## Required work:
The records that follow should be copied out exactly, pictures excluded.

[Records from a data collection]
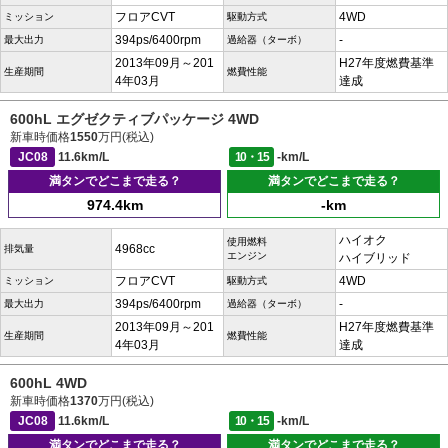
フロアCVT
4WD
ミッション
駆動方式
394ps/6400rpm
-
最大出力
過給器（ターボ）
2013年09月～201
H27年度燃費基準
生産期間
燃費性能
4年03月
達成
600hL エグゼクティブパッケージ 4WD
新車時価格
1550
万円(税込)
JC08
11.6km/L
10・15
-km/L
満タンでどこまで走る？
満タンでどこまで走る？
974.4km
-km
ハイオク
使用燃料
4968cc
排気量
エンジン
ハイブリッド
フロアCVT
4WD
ミッション
駆動方式
394ps/6400rpm
-
最大出力
過給器（ターボ）
2013年09月～201
H27年度燃費基準
生産期間
燃費性能
4年03月
達成
600hL 4WD
新車時価格
1370
万円(税込)
JC08
11.6km/L
10・15
-km/L
満タンでどこまで走る？
満タンでどこまで走る？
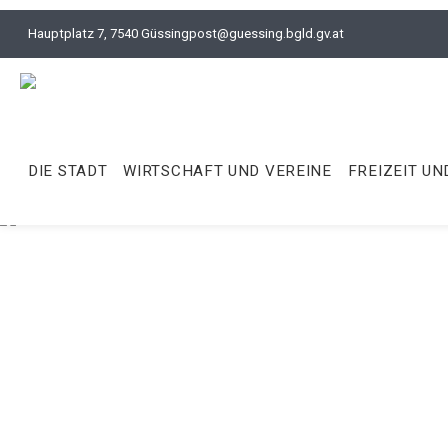
Hauptplatz 7, 7540 Güssing
post@guessing.bgld.gv.at
DIE STADT
WIRTSCHAFT UND VEREINE
FREIZEIT UN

## Written answer:
フロアCVT
4WD
ミッション
駆動方式
394ps/6400rpm
-
最大出力
過給器（ターボ）
2013年09月～201
H27年度燃費基準
生産期間
燃費性能
4年03月
達成
600hL エグゼクティブパッケージ 4WD
新車時価格
1550
万円(税込)
JC08
11.6km/L
10・15
-km/L
満タンでどこまで走る？
満タンでどこまで走る？
974.4km
-km
ハイオク
使用燃料
4968cc
排気量
エンジン
ハイブリッド
フロアCVT
4WD
ミッション
駆動方式
394ps/6400rpm
-
最大出力
過給器（ターボ）
2013年09月～201
H27年度燃費基準
生産期間
燃費性能
4年03月
達成
600hL 4WD
新車時価格
1370
万円(税込)
JC08
11.6km/L
10・15
-km/L
満タンでどこまで走る？
満タンでどこまで走る？
Hauptplatz 7, 7540 Güssing
post@guessing.bgld.gv.at
DIE STADT
WIRTSCHAFT UND VEREINE
FREIZEIT UN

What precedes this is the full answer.